**EXCERPT PROVIDED**
>>

A selection of Schenck’s paintings includes, left to right, “Many, Many Miles,” from 2012; from the early 1970s, “Carbon County Vigilantes”; and “Patrol from Yuma.”

Pop artists Andy Warhol and Billy Schenck share a Scottsdale exhibition that explores contemporary frontier art.

By Paula M. Bodah | Gallery Photography by Melissa Valladares

Billy Schenck was a wide-eyed 18-year-old student halfway through a stretch at Ohio’s Columbus College of Art and Design when he arrived in New York City in the summer of 1966 and found himself in the employ of Andy Warhol. Yes, that Andy Warhol, who was already a famous pop artist and, to use a 21st-century term, an influencer. “I was a gofer for him and the Velvet Underground,” says the artist, referring to the seminal rock band fronted by the enigmatic Lou Reed. “I was a fly on the wall, running errands.” 

That connection is just one of a series of synchronicities between the two artists that continues with the exhibition “Western Pop: Andy Warhol & Billy Schenck,” now at Western Spirit: Scottsdale’s Museum of the West.

Schenck went back to school after that summer, earning a bachelor’s degree in art at Missouri’s Kansas City Art Institute, then moved back to New York City. Over the years, the two crossed paths occasionally, as when the elder artist came to the younger’s second solo show in the early 1970s.

Warhol’s print of Geronimo, derived from A. Frank Randall’s famous black-and-white photo of the Apache leader
Warhol chose a photo of Annie Oakley in cowgirl garb and a pearl earring and outlined her many medals in pink.
Warhol’s image of John Wayne in his role as Ransom Stoddard in “The Man Who Shot Liberty Valance”

The men’s careers dovetailed in a way that made them natural companions for this traveling exhibition, first launched in 2018 at the Briscoe Museum of Western Art in San Antonio and wrapping up its run with the Scottsdale show.

Michael Duchemin, who recently stepped down as Briscoe Museum’s president and CEO, conceived the show. “It occurred to Michael that my career and Andy’s crisscrossed back and forth,” Schenck says.

<<

**DATA SECTION**
>>

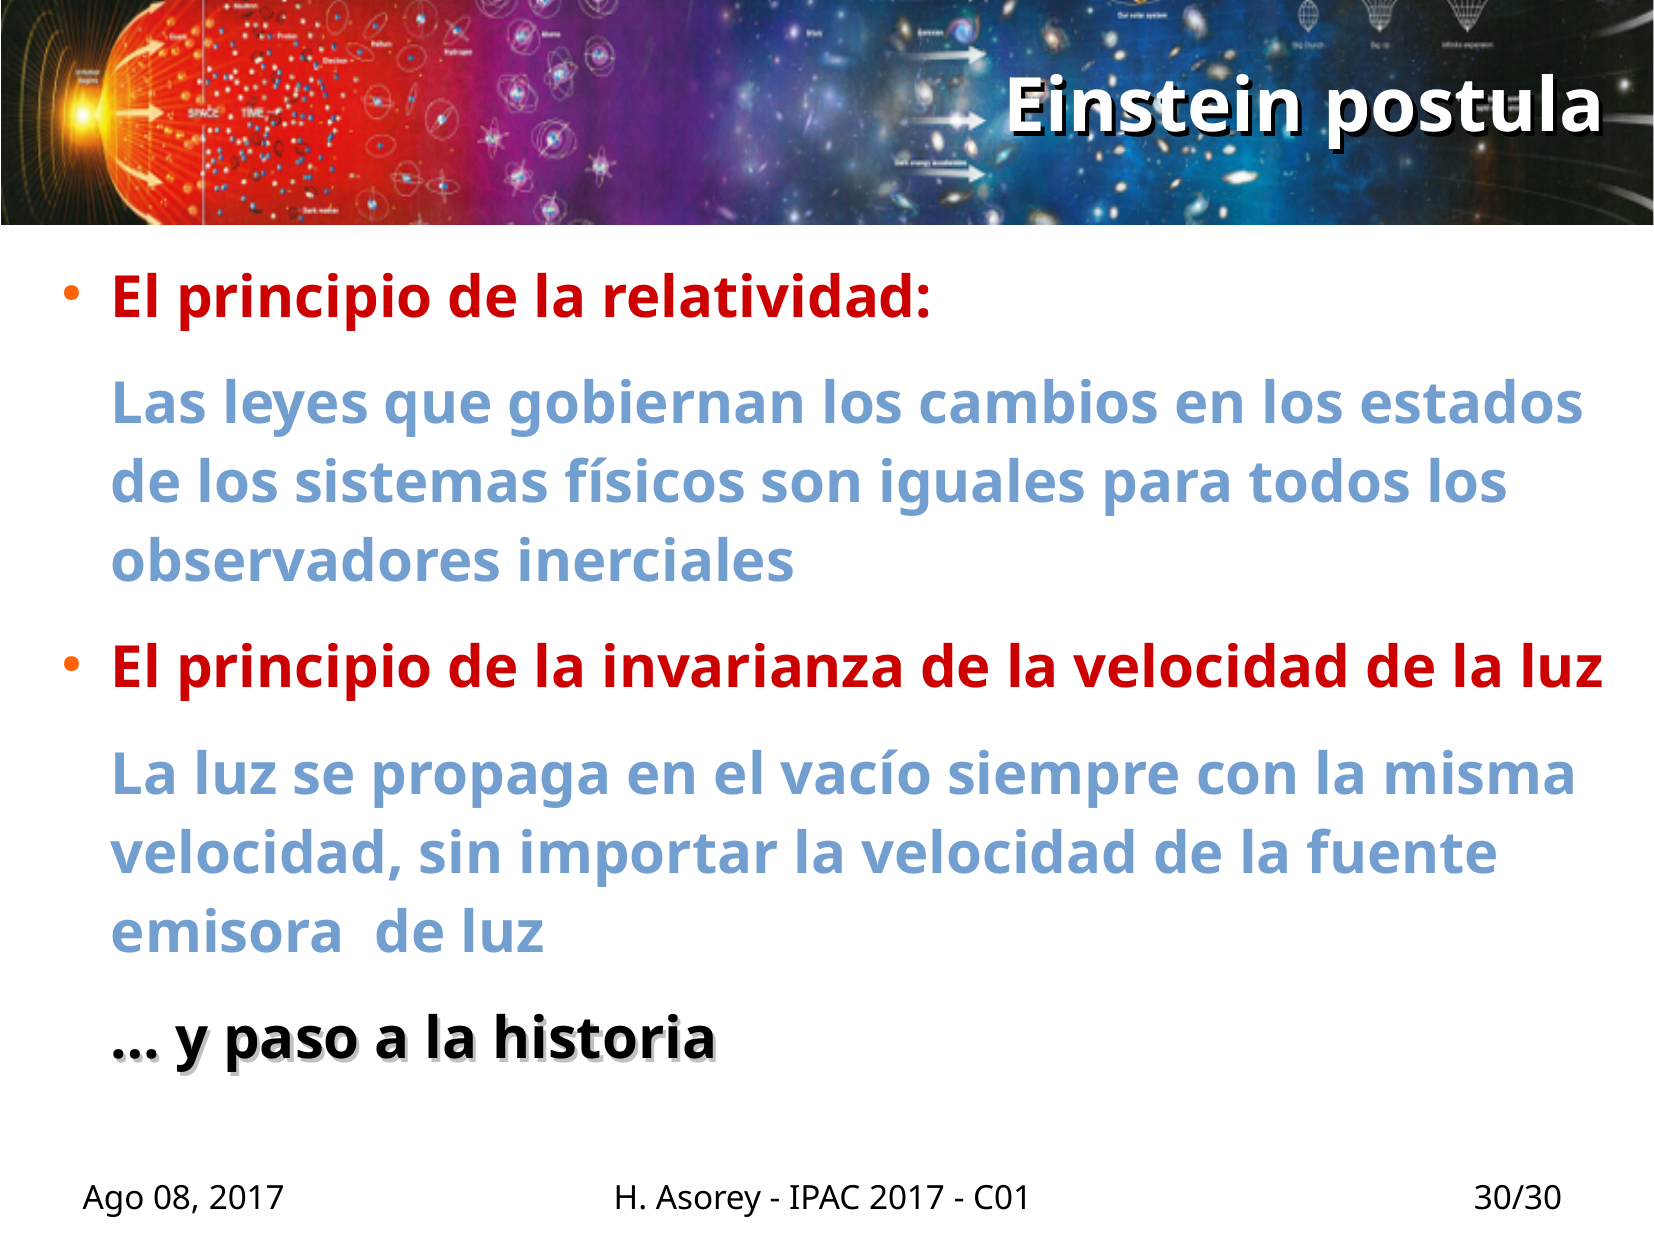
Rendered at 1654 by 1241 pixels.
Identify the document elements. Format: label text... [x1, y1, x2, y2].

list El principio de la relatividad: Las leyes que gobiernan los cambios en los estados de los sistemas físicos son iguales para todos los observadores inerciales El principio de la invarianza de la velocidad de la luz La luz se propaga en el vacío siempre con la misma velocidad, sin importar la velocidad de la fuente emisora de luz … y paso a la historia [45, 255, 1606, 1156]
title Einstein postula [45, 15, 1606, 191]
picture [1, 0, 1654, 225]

<<
>>

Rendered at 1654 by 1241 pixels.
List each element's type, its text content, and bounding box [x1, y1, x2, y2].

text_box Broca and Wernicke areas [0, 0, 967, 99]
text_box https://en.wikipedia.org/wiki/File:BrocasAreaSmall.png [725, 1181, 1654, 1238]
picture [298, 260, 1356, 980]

<<

**WRITTEN PROBLEM 1**
Rewrite the paragraph of the article that begins "Billy Schenck was a wide-eyed" more briefly, keeping its main facts.
**WRITTEN PROBLEM 2**
From the article, return the passage that begins at the words "That connection is" and stops after "of the West.".
The data is separate from the article.

**COMPLETE ANSWER 1**
In the summer of 1966, 18-year-old Billy Schenck, halfway through his studies at Ohio's Columbus College of Art and Design, came to New York City and went to work for Andy Warhol, who was already a famous pop artist. Schenck says he was a gofer for Warhol and for the Velvet Underground, the rock band fronted by Lou Reed, running errands and acting as "a fly on the wall."

**COMPLETE ANSWER 2**
That connection is just one of a series of synchronicities between the two artists that continues with the exhibition “Western Pop: Andy Warhol & Billy Schenck,” now at Western Spirit: Scottsdale’s Museum of the West.